JEFFERSON CITY | Missouri has borrowed $325 million from its budget reserves to eke out the lean weeks before tax revenues roll in later this month.

Meanwhile, tax refunds have gone unpaid, as a smaller staff of return processors and less available cash has limited how much the state can pay out in a given month.

But a spike in revenues this month should allow the state to pay back the loan and uphold its commitment to taxpayers, budget and revenue officials said.

The state borrowed $175 million in February and $150 million in March from its budget reserves.
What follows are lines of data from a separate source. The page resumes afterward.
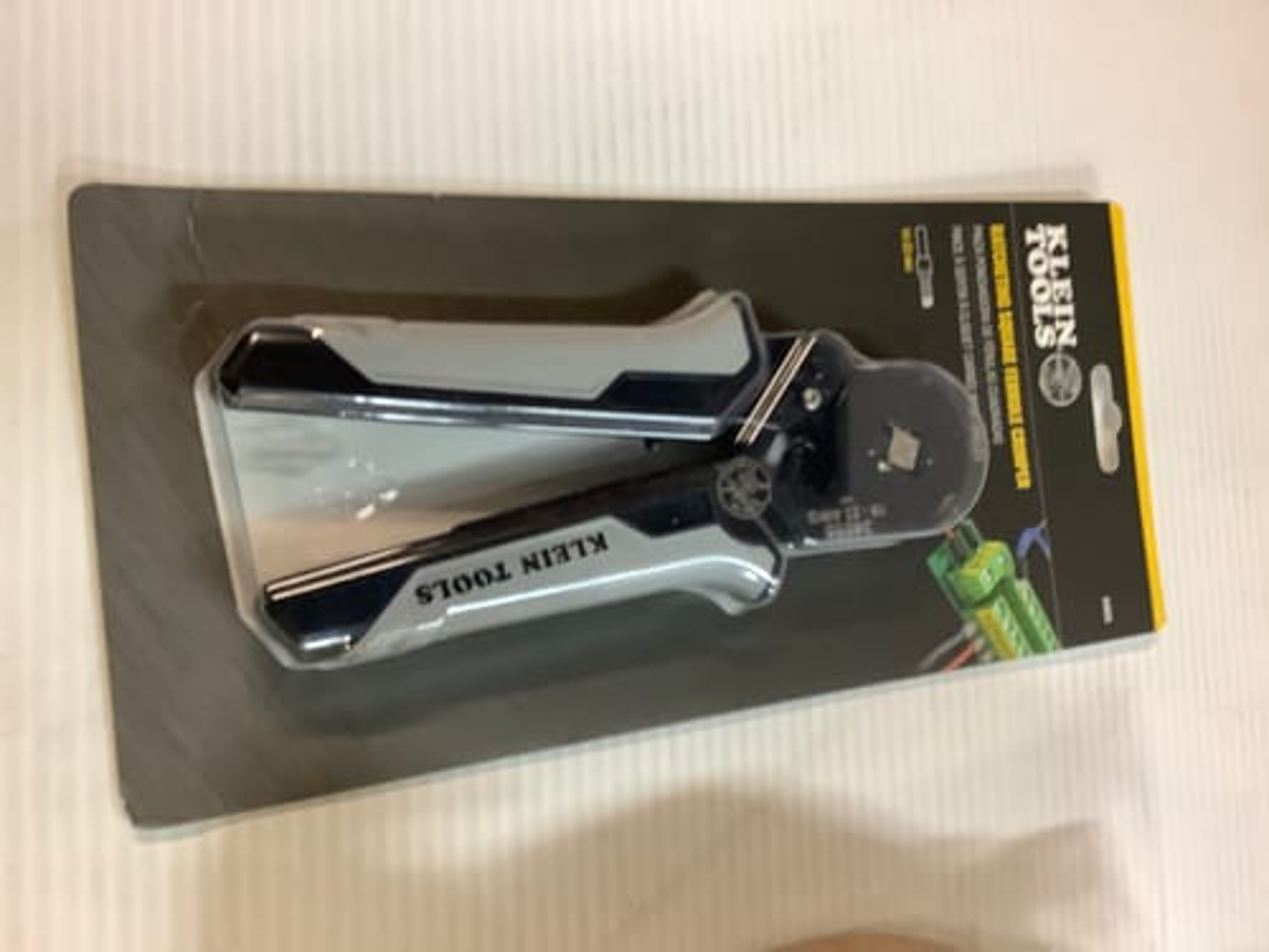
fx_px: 1136
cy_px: 476
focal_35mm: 31
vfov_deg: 45.4
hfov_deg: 58.4
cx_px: 634
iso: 250
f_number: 2.4
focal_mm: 3.3
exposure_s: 1/50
Prior to the February loan, the balance in the state’s general fund — which pays for everything from state salaries to education to social services — was down to a perilously low $13 million. Without the loans, the state would’ve faced a $100 million deficit in March and even more red ink this month.

State accountants prefer to keep the fund above $100 million at all times, said Linda Luebbering, the state’s director of budget and planning.

Borrowing funds in the weeks leading up to April 15 is not uncommon, Luebbering said — it’s been done eight of the last nine years.

Most years, it’s necessary to tide the state over before the surge in revenue that comes around the deadline for income tax filing. That’s true this year as well, she said, but is compounded by a nationwide recession that has seriously eroded state revenues.

“If you go back enough years to another downturn, you’ll see lower balances then as well,” Luebbering said. “And we always have lower balances as we’re waiting for tax revenues to come in.”

State law requires the $325 million loan to be paid back by May 15.

The recession has also slowed the state’s ability to issue tax refunds.

With state revenues down, the money for refunds just hasn’t been there when the returns have come in, said Ted Farnen, a department spokesman.

“We have a certain amount each month that can go out for refunds, and that amount this year is less than what we had to work with last year,” he said.

In February and March, the state paid out $445 million in tax refunds — compared to nearly $512 million last year. In April, planners expect to pay out nearly $64 million more in refunds than in the same month last year.

The Department of Revenue also cut costs this year by hiring just 127 temporary return processors, down from the 300 it usually employs, Farnen said. Fewer processors mean slower processing.

But despite the cash-flow hiccup that has necessitated the loans and the slow refund checks, the state is still on track to finish the fiscal year with a balanced budget, Luebbering said.

The state has implemented cuts that will save about $240 million by June 30, when the fiscal year ends. That should bring spending in line with the revenue estimate reached earlier this year.

“We’re looking at a (revenue) reduction of about 4 percent, and we’re right on target to hit that number,” Luebbering said. “It’s still a gloomy number, but the good news is the spending cuts will get us to where we need to be.”